[THINGS TO DO]
a) Summarize the bitcoin article in two sentences.
b) Reproduce the passage of the bitcoin article from "The world’s largest" to "October died down.".
c) According to the bitcoin article, what was bitcoin's previous record high, and when was it reached?

[GIVEN TEXT]
** start **
Three charts to show how bitcoin’s record high took the crypto market by storm

Bitcoin climbed to a new all-time high of over $66,000 after the first bitcoin futures-based exchange-traded fund hit the stock market.

The world’s largest cryptocurrency by market capitalisation topped out at almost $67,000 on 20 October, improving on its previous record of $64,894 reached in April.

It later lost some of those gains to sit just 1% up in the last 24 hours around $64,700, as the hype from ProShares’ bitcoin futures ETF debut on 19 October died down.

The US Securities and Exchange Commission approved the product at the end of last week, marking the first time investors could access a bitcoin-linked fund (albeit futures-based) on US public markets. Traders are now looking to approval deadlines for spot bitcoin ETFs next month, which will more closely track the price of physical bitcoin.

READ Bitcoin hit a record high and could go further still, analyst says

Deutsche Bank research strategist Jim Reid said on 21 October that bitcoin’s surge had pushed the crypto up +49.3% so far this month, “which would mark its strongest monthly performance so far this year”.
** end **
Saved entries
** start **
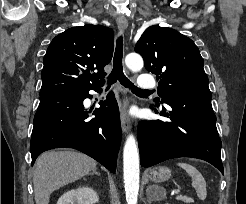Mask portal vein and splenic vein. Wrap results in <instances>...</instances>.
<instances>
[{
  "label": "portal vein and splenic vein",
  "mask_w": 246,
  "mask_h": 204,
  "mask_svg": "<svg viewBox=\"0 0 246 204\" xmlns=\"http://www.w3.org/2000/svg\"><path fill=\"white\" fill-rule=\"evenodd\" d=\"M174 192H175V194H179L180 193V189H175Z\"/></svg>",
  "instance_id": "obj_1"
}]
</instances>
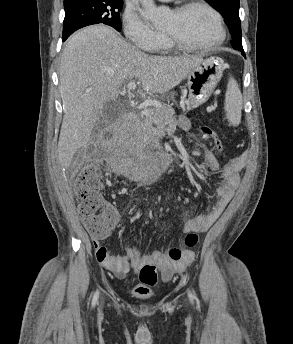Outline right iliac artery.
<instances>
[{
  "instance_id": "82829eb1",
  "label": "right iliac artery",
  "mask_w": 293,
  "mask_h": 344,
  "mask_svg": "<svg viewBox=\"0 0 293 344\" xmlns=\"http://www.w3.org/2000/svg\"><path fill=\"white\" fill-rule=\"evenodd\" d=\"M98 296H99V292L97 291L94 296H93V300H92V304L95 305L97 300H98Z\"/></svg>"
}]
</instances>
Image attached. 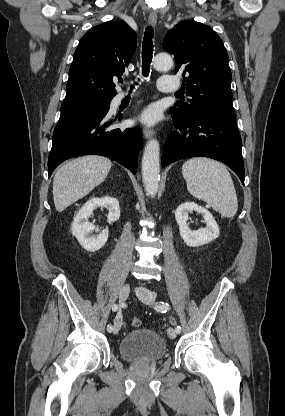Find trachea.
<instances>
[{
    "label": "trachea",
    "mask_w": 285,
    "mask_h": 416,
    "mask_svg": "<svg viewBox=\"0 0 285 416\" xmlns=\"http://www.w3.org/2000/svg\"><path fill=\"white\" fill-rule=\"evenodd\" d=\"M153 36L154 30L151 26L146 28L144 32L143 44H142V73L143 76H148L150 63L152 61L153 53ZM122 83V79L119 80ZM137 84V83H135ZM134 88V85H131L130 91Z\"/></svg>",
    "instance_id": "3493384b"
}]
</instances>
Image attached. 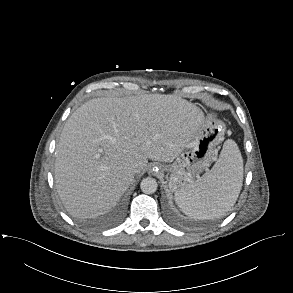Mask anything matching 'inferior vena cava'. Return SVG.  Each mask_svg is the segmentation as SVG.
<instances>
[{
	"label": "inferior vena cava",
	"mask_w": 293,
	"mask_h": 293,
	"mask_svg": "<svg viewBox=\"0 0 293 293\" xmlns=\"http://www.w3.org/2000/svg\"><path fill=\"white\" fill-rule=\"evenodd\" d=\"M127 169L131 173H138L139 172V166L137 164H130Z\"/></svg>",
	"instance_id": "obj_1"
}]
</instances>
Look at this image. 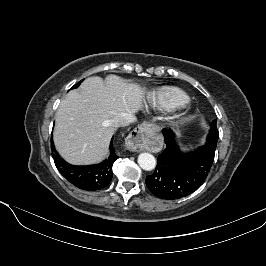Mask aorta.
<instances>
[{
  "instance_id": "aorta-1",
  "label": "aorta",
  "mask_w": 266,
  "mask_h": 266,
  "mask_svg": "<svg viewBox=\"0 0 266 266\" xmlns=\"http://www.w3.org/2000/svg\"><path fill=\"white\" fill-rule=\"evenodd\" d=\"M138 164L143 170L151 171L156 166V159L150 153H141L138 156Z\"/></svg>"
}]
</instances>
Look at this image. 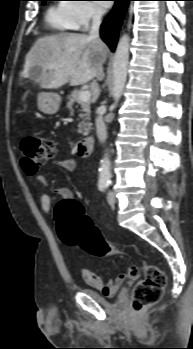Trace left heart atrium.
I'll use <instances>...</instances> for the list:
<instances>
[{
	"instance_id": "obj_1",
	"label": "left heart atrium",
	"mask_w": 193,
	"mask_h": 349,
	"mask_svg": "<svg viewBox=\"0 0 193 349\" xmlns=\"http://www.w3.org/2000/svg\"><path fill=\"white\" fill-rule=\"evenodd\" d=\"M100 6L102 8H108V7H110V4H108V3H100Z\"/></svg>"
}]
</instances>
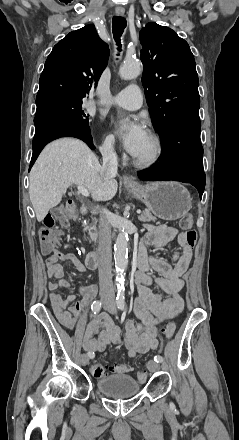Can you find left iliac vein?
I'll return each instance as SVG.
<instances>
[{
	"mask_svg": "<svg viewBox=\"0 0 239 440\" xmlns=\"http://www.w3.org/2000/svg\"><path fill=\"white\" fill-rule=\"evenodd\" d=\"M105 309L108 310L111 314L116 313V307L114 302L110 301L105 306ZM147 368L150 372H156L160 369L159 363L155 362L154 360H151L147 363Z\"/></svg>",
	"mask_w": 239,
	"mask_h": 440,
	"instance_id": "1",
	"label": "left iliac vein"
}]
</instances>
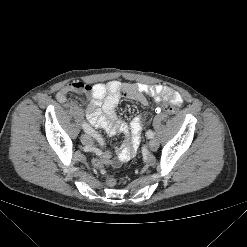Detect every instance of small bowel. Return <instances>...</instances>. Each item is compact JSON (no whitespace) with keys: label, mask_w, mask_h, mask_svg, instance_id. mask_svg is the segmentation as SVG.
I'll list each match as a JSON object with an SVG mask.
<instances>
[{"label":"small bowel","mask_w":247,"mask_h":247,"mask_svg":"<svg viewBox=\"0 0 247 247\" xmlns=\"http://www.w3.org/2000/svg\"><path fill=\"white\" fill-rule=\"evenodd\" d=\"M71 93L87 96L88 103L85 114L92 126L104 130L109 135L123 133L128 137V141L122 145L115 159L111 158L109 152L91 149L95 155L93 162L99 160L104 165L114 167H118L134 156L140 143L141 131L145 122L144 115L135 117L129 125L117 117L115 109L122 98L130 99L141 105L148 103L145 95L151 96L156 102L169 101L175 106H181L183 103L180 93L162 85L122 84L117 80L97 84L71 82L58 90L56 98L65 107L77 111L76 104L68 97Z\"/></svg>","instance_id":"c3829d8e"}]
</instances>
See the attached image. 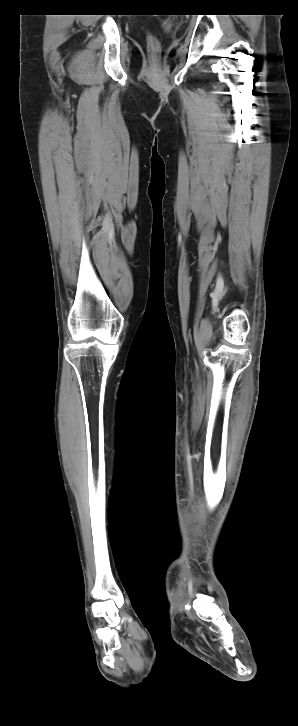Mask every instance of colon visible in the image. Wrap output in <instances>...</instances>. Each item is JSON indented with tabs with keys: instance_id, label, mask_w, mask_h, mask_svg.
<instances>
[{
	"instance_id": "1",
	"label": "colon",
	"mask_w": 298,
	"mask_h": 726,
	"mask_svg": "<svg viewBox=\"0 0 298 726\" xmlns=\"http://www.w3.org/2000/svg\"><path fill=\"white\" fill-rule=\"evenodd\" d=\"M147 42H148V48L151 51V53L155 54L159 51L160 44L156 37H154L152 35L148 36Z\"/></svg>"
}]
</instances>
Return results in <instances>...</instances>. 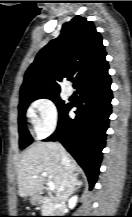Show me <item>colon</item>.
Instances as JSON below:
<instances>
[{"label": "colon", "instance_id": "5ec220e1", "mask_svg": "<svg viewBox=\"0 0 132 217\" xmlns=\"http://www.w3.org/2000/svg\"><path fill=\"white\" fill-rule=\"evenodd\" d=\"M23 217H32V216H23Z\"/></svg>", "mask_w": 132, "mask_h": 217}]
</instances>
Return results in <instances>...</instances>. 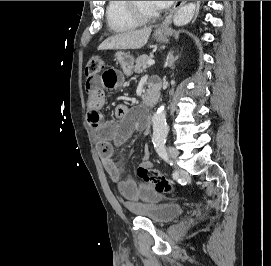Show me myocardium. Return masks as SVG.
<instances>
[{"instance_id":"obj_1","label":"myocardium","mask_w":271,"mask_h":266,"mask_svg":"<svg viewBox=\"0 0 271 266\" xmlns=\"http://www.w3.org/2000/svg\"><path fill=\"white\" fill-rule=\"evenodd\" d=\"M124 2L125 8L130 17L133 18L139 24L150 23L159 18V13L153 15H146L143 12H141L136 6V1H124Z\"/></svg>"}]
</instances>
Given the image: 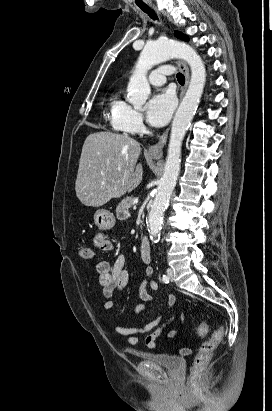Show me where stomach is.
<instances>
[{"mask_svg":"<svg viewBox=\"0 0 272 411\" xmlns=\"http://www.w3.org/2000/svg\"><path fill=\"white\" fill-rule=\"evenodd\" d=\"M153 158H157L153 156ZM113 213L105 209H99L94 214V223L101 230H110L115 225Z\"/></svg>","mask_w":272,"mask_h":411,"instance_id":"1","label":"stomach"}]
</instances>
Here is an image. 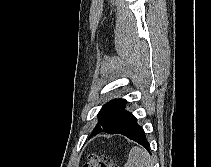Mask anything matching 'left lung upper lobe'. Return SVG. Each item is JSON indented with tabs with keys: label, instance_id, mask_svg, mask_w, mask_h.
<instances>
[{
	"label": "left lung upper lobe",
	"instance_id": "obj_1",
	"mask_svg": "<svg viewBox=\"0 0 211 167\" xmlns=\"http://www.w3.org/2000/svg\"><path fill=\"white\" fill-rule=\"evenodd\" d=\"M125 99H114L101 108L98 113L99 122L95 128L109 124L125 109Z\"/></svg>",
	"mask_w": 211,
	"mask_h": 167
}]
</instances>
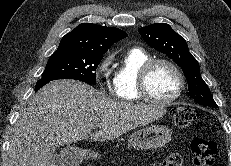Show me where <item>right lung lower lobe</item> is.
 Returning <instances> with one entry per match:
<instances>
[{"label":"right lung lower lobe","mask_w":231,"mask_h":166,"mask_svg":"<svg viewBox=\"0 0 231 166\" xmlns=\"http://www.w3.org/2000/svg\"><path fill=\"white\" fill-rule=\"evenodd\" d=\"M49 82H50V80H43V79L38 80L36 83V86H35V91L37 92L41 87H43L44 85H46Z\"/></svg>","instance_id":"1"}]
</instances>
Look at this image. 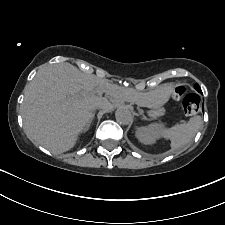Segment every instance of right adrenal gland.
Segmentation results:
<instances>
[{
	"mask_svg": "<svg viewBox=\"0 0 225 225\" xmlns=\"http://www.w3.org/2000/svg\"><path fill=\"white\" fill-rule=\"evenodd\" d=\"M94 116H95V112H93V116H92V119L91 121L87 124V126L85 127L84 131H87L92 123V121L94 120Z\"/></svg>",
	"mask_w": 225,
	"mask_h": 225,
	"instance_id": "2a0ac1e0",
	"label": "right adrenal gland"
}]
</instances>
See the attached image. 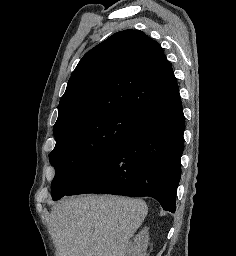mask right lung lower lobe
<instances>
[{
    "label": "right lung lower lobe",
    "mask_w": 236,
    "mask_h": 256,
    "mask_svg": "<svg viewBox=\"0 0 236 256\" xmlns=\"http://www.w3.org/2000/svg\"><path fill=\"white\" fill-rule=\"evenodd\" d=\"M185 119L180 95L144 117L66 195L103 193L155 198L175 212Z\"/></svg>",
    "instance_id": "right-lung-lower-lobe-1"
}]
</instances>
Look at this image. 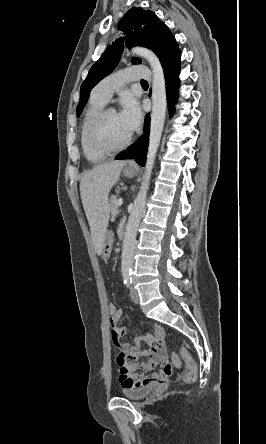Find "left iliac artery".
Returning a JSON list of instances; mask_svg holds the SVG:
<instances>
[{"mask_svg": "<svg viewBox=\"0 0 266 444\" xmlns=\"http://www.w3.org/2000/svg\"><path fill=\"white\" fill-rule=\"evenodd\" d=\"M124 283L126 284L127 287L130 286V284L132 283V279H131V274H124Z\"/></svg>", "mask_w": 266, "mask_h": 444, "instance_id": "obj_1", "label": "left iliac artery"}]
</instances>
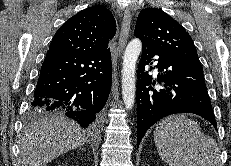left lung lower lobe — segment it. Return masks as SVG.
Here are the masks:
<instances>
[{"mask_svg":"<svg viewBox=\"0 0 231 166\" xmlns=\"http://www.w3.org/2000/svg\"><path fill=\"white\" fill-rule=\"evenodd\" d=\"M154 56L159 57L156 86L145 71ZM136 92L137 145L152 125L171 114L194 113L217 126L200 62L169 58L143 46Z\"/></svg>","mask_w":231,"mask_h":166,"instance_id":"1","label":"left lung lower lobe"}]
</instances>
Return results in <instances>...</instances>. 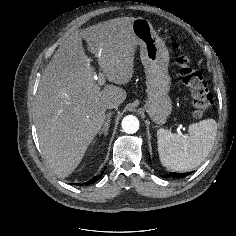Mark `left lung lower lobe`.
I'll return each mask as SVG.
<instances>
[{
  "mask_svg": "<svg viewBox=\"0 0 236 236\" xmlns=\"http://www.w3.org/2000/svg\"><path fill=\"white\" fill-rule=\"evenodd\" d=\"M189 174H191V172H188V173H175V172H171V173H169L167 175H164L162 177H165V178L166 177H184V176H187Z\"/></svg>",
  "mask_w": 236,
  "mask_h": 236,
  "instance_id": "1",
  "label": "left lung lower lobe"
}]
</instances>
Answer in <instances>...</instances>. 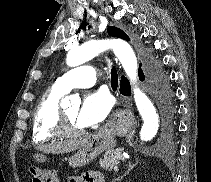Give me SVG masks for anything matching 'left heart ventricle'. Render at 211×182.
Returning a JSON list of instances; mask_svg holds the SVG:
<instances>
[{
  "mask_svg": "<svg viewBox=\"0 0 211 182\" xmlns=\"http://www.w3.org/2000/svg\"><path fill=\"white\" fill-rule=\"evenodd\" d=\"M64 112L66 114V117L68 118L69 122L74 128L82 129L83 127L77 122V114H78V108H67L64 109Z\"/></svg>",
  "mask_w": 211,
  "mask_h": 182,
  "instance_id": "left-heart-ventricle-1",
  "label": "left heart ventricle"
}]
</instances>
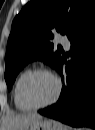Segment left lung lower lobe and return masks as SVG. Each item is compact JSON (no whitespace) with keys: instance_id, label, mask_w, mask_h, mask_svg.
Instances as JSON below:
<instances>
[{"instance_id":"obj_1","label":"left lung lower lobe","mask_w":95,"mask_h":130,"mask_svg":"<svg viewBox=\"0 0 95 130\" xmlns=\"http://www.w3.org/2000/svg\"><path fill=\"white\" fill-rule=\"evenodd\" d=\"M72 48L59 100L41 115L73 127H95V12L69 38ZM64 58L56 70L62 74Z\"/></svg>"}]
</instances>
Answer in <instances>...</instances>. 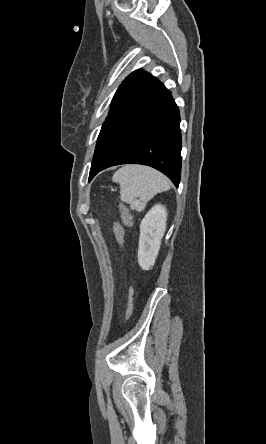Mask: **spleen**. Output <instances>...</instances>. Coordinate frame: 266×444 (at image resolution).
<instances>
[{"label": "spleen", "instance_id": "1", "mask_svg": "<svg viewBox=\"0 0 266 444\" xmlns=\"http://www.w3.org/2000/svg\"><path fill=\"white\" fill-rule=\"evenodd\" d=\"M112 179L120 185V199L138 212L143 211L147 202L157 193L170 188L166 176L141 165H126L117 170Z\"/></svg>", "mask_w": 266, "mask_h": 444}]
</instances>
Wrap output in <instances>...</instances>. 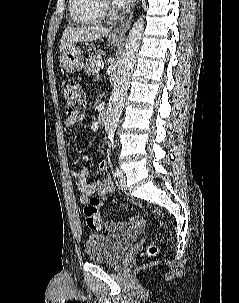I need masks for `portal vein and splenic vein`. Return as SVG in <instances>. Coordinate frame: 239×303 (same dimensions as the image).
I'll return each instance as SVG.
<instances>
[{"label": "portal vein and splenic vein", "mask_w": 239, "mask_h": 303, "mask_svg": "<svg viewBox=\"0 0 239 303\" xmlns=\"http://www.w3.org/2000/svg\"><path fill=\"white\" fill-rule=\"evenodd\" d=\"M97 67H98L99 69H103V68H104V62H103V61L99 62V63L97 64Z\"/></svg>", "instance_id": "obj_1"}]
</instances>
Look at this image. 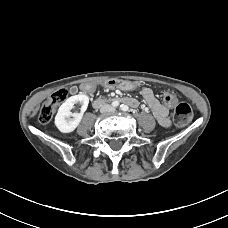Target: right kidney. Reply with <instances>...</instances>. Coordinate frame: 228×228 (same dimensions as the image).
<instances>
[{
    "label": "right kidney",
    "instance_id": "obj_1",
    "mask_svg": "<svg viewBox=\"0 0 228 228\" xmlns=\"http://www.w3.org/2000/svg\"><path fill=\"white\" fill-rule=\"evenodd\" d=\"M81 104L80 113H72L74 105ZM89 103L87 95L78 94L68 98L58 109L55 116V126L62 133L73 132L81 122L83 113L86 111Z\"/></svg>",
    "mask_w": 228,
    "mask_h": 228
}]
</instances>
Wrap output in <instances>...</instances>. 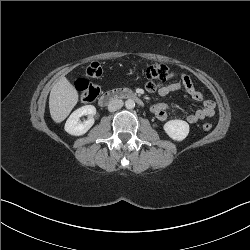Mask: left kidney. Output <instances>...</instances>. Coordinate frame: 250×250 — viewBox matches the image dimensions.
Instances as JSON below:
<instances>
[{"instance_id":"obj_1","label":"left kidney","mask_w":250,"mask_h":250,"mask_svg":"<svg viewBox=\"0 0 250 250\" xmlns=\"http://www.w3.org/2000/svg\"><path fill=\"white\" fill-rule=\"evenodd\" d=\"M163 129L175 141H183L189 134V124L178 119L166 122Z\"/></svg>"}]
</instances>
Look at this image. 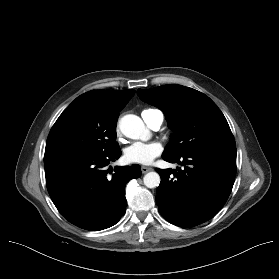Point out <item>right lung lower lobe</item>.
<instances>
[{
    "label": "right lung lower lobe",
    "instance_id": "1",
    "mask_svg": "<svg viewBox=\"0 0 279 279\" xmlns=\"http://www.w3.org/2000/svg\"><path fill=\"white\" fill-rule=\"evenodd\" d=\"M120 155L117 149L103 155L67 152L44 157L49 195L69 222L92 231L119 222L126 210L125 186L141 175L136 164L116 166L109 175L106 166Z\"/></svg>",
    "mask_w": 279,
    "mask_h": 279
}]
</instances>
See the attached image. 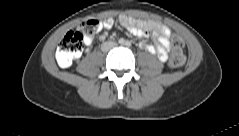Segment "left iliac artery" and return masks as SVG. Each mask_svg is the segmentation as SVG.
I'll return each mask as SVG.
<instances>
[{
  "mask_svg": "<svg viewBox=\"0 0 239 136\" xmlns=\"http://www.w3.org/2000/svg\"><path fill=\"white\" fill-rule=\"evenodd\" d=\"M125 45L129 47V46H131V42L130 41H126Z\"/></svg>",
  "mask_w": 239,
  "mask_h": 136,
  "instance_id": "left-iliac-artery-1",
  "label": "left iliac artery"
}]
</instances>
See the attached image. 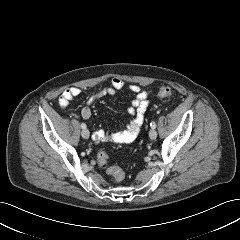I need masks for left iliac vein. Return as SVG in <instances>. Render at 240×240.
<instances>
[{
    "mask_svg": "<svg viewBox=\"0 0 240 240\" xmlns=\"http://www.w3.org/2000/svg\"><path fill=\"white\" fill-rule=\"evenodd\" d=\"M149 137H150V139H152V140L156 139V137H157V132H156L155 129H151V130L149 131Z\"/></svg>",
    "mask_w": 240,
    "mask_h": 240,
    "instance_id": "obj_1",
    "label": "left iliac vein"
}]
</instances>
** end **
[THE SOLUTIONS]
a) Bitcoin hit a new all-time high of almost $67,000 on 20 October after ProShares' bitcoin futures ETF, the first bitcoin futures-based exchange-traded fund, debuted on 19 October, then eased to around $64,700. The US Securities and Exchange Commission approved that product, and traders are now looking to approval deadlines for spot bitcoin ETFs next month.

b)
The world’s largest cryptocurrency by market capitalisation topped out at almost $67,000 on 20 October, improving on its previous record of $64,894 reached in April.

It later lost some of those gains to sit just 1% up in the last 24 hours around $64,700, as the hype from ProShares’ bitcoin futures ETF debut on 19 October died down.

c) $64,894, reached in April.